Lone Star Animal Welfare League (LSAWL) founder and president Laura McConnell has seen a lot of changes since founding her organization in 2004. For starters, when they began, the organization was named The Woodlands Dog Park Club in reference to their focus at the time: building dog parks in The Woodlands.
Laura and her volunteers saw the positive impact these parks created and realized that the dogs housed at Montgomery County Animal Shelter (MCAS) would also benefit from getting out of their kennels to enjoy time running and playing outdoors. With fundraising success and perseverance, the park was built.
Having this connection to MCAS opened the door for additional collaboration to work toward better care and higher adoption rates for the animals. For example, at that time it was uncommon for shelters to vaccinate animals on intake. This would often lead to more illnesses in the shelter and make it harder for animals to be adopted. Laura knew they could do better and provided leaders with industry research proving the benefits of vaccinating pets as soon as they arrived.
LSAWL even brought in a progressive animal-welfare leader to help assess the shelter and meet with local representatives about changes that would increase the numbers of animals safely getting out of the shelter while increasing their quality of life while in MCAS care. In the end, budget increases were made to allow for these changes, which Laura considers one of her organization’s biggest accomplishments to benefit area pets. This, coupled with additional funding LSAWL provided for the shelter to create its first surgery room has undoubtedly saved countless lives.
As if creating these systems changes was not enough, during this time LSAWL also rescued and adopted out many dogs, concentrating on Labrador Retrievers, Lab mixes, and “want-to-be” labs that they simply could not turn away. With the support of amazing volunteers, fosters, and adopters, the organization has been able to help more than 4,000 dogs that were often neglected and in poor health to overcome their early challenges and become beloved family members. “I love our adopters,” Laura said. “They stay in touch, love the animals and give them a life they would have never known.”

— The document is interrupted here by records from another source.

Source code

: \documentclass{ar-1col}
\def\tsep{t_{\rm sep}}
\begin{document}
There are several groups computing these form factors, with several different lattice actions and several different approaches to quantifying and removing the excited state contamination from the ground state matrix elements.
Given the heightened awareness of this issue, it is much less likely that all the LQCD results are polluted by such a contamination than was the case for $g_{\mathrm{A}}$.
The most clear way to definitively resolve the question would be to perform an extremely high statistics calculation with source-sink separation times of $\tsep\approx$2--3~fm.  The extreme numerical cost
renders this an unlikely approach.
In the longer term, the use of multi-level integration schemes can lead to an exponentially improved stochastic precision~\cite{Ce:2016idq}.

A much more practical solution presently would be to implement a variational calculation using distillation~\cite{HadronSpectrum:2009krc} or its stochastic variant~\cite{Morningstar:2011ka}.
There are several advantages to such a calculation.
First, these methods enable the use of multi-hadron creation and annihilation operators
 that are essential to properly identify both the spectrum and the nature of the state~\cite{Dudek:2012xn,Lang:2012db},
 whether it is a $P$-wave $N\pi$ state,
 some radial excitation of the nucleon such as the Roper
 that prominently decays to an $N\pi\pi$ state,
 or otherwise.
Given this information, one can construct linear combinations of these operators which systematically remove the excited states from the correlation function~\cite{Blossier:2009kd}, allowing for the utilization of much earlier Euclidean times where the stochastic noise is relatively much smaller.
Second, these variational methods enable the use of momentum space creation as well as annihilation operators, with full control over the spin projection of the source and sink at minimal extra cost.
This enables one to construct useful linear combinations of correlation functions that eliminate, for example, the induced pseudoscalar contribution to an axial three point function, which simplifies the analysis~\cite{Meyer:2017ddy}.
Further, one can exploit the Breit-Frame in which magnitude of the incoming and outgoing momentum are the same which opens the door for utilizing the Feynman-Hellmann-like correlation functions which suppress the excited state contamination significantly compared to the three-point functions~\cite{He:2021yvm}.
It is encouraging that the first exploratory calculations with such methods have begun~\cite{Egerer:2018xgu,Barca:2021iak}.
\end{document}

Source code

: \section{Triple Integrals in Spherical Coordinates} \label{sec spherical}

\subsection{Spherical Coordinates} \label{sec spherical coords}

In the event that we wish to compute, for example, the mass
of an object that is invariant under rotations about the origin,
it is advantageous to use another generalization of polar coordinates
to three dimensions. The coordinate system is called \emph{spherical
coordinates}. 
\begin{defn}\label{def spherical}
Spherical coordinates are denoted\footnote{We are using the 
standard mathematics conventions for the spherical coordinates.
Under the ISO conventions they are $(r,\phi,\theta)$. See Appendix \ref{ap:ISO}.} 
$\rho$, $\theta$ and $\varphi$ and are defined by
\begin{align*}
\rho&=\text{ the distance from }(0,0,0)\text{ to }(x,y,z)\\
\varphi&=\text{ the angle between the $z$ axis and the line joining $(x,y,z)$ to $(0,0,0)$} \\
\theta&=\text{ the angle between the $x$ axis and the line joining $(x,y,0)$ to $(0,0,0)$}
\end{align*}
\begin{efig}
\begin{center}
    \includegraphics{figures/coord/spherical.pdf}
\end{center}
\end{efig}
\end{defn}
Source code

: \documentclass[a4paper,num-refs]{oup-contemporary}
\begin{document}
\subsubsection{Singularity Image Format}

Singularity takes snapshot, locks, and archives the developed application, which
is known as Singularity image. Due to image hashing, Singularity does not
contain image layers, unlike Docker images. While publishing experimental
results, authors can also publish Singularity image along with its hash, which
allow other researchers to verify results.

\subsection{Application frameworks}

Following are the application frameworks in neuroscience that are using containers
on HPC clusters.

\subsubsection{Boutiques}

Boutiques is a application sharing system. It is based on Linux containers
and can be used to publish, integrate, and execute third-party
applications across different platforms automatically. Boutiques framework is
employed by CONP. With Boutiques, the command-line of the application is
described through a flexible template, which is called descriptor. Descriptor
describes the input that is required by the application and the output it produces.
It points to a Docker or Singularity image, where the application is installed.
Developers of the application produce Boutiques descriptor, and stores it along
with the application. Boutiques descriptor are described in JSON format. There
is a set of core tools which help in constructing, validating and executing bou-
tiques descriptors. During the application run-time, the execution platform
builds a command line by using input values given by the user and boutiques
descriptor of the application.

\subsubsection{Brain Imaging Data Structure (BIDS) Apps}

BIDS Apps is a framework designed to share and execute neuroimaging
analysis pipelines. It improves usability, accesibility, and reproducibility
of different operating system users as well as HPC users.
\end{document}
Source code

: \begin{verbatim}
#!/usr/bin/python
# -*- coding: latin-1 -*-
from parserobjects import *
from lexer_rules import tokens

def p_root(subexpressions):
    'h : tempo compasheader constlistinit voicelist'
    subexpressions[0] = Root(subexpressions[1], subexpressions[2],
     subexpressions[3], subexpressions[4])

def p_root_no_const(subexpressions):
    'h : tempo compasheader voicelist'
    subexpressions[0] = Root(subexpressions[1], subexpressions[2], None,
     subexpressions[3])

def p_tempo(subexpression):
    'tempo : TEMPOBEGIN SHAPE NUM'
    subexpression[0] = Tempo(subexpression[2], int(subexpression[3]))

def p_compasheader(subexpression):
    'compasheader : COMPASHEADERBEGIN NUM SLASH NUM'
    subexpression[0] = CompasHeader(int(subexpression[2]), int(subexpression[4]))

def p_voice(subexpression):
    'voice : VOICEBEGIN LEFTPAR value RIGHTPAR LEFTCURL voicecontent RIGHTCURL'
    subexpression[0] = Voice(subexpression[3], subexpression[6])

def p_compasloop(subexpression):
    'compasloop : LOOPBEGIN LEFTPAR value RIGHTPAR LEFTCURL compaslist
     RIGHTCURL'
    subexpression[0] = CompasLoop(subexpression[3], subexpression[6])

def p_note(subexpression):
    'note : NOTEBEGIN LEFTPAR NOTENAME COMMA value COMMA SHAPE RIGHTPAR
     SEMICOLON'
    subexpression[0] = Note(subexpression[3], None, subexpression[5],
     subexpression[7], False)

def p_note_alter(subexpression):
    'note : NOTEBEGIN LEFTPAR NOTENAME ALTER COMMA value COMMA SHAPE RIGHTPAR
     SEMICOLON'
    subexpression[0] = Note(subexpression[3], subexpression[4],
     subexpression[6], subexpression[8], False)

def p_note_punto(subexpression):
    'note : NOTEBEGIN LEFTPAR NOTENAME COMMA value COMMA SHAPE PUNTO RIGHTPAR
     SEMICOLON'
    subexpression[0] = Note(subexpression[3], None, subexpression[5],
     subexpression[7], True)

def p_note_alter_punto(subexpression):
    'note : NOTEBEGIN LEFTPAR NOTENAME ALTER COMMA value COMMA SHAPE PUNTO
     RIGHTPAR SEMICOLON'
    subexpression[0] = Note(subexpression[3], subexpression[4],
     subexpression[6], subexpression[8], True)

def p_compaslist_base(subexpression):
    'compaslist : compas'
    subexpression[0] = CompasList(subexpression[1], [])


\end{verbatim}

As it became more challenging to get fosters and as the needs increased for education and prevention, LSAWL again transitioned to help fund free or low-cost spay/neuter surgeries. Through partnerships with groups such as Houston PetSet, Laurel’s House, and several private veterinary offices, LSAWL has provided more than 3,500 free or low-cost spay and neuter surgeries, along with vaccines and microchips.
Most recently, Laura recognized a lack of access to low-cost spay/neuter services in outlying areas such as Livingston and Cut and Shoot. As has become the norm at LSAWL, they are stepping up to meet the challenge and will provide support by holding events in each of these locations this spring.
At a time when many organizations are feeling crushed by the enormous amount of need, Laura is taking a positive view and notes that more people than ever seem to be open to spaying and neutering. She said the success of programs like theirs, The Empty Shelter Project and other low-cost or free programs is encouraging and that these collective efforts are making a difference. She hopes as more donors support these efforts, true and lasting change will take place for the animals.